Так или иначе, в первой фазе боя наших могло быть раза в три больше, чем противника. Некоторое время спустя, с появлением новых частей и подразделений, число наших и вражеских конников приблизится к двум тысячам. На том и остановимся. Вторую фазу боя, вечернюю, мы опишем и оценим отдельно.

Итак… Конный вал, перехлестнув через гребень, стремительно несся с холма, и в какой-то момент, когда уже казалось, что наши сметут поднимавшихся по склону шеволежер и красная волна покатится дальше, на Волицу, на Комаров, – в этот самый момент двести польских всадников с отчаянным воплем «ура» бросились навстречу русской коннице.
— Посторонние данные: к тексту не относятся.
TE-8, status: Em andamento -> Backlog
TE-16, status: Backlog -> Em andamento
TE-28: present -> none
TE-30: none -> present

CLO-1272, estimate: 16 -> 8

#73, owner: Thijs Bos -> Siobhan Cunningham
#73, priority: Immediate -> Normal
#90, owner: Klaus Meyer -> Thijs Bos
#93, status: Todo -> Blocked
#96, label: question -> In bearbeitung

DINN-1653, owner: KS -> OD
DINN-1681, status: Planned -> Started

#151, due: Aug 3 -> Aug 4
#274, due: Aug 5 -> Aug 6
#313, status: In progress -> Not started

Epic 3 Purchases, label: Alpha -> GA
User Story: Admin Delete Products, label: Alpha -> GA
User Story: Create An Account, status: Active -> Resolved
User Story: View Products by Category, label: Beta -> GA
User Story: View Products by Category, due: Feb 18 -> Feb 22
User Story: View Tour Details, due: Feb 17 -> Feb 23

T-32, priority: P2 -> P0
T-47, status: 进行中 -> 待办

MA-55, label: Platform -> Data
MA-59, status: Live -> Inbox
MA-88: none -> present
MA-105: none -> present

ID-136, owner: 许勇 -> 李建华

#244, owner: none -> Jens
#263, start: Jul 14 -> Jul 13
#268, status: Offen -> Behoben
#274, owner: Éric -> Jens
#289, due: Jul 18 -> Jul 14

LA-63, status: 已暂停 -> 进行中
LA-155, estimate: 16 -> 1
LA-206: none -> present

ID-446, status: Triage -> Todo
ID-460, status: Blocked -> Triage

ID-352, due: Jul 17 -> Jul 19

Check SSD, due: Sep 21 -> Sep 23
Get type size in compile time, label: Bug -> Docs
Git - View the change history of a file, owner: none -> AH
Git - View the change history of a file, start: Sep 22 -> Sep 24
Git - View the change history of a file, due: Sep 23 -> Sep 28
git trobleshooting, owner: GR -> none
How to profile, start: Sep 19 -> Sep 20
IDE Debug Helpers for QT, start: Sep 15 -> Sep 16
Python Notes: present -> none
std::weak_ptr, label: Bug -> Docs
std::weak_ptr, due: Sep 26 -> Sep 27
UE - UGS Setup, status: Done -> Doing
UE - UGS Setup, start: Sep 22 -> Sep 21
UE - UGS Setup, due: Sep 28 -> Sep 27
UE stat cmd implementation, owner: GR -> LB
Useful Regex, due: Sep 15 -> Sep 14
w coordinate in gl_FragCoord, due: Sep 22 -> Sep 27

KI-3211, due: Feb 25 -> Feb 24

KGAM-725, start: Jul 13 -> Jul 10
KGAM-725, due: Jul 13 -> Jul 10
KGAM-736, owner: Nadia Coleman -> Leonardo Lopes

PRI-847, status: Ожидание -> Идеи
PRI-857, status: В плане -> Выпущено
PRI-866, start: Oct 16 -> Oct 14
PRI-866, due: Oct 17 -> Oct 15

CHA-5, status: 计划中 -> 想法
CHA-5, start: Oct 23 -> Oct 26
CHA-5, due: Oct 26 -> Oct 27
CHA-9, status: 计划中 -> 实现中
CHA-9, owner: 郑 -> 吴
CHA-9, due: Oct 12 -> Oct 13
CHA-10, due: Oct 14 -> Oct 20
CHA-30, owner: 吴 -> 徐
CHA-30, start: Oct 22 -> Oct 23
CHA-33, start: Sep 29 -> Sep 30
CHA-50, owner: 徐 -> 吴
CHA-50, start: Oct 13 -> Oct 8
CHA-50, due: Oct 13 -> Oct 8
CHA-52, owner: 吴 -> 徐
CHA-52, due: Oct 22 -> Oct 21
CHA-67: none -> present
Последовал кавалерийский удар, пресловутый конный шок, нанесенный саблями и пиками.

(У нас в Конармии это эффектное и эффективное, но неудобное, дорогостоящее и требовавшее фантастической сноровки оружие было временно отправлено в отставку; поляки же, невзирая на походные неудобства, сохраняли верность традиции польских picadores infernales39 и частично были вооружены смертоносным колющим оружием.)

Проломить и смять ряды одиннадцатой четырем неполным эскадронам, само собой, не удалось. «Казаки» были шиты не лыком и обладали численным превосходством – не говоря о революционной доблести и дисциплине. Польский «шок» столкнулся с русским, на смену павшим, раненым и выбитым из седел бойцам двух сторон в секунду прискакали новые. Начался встречный бой на уничтожение.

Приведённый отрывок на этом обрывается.